→ REQUEST
Look through the records below, and copy out every line that holds the string "Film".

(Extracted page text data)
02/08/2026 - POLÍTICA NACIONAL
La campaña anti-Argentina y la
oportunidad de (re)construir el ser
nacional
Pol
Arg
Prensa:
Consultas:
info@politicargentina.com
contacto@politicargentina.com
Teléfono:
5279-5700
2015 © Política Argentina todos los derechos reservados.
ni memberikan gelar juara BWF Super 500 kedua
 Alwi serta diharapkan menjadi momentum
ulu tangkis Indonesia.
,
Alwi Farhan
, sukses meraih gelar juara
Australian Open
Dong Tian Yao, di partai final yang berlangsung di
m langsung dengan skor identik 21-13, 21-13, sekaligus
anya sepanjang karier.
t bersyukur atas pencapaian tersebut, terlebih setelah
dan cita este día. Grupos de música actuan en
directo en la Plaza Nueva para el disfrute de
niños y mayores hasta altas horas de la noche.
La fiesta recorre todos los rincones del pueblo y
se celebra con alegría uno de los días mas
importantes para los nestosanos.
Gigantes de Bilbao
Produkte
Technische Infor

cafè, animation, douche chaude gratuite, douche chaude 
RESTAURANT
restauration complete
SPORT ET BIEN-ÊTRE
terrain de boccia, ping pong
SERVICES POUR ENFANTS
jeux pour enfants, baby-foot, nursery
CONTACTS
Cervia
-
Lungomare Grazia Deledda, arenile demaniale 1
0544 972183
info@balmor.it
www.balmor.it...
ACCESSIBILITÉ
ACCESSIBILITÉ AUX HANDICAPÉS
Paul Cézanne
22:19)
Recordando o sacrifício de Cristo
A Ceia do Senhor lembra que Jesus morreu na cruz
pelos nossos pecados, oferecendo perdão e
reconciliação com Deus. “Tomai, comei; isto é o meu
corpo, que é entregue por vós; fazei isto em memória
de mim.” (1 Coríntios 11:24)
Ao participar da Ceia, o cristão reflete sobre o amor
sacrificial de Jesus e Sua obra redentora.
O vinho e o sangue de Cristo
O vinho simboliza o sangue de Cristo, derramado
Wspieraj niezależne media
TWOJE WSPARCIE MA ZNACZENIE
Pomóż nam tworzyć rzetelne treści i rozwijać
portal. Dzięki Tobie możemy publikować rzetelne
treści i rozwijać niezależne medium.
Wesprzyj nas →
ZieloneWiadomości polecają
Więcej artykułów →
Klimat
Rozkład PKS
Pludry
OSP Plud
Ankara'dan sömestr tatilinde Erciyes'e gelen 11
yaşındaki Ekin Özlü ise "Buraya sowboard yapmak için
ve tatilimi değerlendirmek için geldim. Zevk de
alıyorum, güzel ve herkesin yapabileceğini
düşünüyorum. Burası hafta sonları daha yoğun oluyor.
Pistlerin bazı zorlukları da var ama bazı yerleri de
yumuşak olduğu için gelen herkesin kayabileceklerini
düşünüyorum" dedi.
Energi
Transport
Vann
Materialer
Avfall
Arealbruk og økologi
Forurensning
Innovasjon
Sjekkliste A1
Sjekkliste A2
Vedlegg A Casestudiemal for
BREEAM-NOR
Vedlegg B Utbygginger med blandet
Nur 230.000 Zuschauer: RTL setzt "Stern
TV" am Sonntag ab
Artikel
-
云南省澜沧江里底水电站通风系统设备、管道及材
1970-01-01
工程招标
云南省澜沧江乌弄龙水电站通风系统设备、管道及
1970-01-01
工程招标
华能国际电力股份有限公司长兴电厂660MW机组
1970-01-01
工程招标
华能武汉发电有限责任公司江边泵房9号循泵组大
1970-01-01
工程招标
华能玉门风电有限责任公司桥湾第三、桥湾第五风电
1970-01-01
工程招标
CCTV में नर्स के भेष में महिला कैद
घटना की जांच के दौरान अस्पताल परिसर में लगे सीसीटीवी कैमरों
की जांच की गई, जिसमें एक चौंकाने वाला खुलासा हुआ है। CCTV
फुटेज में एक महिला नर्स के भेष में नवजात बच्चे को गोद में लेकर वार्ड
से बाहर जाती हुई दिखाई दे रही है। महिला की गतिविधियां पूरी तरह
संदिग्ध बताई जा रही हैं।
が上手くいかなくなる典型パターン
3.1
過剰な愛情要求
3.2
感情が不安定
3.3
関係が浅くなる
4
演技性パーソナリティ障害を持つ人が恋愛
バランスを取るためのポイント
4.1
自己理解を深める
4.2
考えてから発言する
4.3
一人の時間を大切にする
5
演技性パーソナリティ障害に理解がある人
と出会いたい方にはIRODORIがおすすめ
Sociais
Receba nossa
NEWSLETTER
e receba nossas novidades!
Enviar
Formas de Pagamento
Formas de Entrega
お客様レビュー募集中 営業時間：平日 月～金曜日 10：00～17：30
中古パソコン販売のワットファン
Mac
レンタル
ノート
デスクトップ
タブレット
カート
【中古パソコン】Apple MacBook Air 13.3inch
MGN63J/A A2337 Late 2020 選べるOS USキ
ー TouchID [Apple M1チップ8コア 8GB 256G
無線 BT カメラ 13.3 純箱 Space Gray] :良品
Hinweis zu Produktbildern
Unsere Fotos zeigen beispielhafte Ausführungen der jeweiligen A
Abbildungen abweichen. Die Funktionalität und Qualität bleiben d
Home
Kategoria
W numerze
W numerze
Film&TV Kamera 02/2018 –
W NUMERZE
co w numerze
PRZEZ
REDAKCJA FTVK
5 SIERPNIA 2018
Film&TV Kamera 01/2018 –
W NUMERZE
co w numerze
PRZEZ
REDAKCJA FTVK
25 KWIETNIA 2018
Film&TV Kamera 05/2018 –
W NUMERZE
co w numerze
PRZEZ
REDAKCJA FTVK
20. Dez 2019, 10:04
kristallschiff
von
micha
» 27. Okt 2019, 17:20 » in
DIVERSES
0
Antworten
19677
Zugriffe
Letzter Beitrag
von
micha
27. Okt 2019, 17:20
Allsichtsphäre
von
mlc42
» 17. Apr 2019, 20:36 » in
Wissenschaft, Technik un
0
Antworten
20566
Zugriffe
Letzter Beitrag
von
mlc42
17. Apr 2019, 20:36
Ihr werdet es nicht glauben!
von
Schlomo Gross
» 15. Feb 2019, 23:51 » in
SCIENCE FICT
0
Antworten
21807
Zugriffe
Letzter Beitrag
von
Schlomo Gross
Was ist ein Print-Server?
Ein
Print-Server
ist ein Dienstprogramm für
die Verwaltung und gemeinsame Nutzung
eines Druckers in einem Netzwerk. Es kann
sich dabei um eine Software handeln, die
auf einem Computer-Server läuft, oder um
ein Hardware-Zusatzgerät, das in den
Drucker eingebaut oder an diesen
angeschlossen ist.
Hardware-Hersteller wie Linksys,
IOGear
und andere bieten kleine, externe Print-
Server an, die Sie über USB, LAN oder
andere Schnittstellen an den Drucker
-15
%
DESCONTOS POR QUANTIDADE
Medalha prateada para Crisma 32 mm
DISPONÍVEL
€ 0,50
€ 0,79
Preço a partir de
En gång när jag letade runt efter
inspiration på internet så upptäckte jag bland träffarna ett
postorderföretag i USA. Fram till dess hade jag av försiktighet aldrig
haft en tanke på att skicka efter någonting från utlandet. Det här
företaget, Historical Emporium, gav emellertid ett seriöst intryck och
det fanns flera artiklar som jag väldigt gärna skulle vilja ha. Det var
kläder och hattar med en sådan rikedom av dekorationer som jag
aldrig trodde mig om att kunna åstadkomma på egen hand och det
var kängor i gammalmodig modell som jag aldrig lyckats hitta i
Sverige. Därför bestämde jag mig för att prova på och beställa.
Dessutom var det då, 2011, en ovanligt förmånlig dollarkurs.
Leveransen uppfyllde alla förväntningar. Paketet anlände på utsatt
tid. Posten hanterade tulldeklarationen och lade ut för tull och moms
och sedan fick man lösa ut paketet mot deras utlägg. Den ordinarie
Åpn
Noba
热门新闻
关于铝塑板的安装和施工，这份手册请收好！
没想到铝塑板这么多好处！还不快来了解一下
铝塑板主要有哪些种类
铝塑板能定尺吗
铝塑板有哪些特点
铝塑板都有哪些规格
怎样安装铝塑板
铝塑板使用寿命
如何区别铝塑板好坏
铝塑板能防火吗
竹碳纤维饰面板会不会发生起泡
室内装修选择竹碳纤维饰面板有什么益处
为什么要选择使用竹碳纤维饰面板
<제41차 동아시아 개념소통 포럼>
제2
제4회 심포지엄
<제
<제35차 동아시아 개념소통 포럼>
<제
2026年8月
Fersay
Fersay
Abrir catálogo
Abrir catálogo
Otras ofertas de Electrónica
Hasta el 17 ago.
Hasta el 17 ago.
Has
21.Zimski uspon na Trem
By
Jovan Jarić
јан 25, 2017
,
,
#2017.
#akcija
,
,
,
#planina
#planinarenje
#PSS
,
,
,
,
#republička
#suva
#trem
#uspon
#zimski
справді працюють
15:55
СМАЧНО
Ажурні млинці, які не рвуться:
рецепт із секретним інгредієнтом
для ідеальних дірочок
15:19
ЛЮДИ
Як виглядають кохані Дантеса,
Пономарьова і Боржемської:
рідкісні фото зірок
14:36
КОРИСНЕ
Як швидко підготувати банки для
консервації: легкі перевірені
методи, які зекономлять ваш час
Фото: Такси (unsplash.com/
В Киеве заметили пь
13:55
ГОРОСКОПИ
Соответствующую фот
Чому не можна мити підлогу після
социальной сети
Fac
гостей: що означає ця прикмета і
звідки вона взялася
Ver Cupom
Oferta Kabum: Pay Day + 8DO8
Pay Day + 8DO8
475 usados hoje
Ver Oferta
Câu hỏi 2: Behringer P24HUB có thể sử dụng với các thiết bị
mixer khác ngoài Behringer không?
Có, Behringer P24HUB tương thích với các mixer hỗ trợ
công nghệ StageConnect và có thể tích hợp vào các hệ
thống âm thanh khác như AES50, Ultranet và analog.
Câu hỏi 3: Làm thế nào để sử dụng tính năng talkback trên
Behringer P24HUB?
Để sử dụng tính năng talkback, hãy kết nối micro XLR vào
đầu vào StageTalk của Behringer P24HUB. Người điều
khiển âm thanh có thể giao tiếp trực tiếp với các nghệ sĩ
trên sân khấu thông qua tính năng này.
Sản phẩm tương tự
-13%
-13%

→ TASK OUTPUT
Film&TV Kamera 02/2018 –
Film&TV Kamera 01/2018 –
Film&TV Kamera 05/2018 –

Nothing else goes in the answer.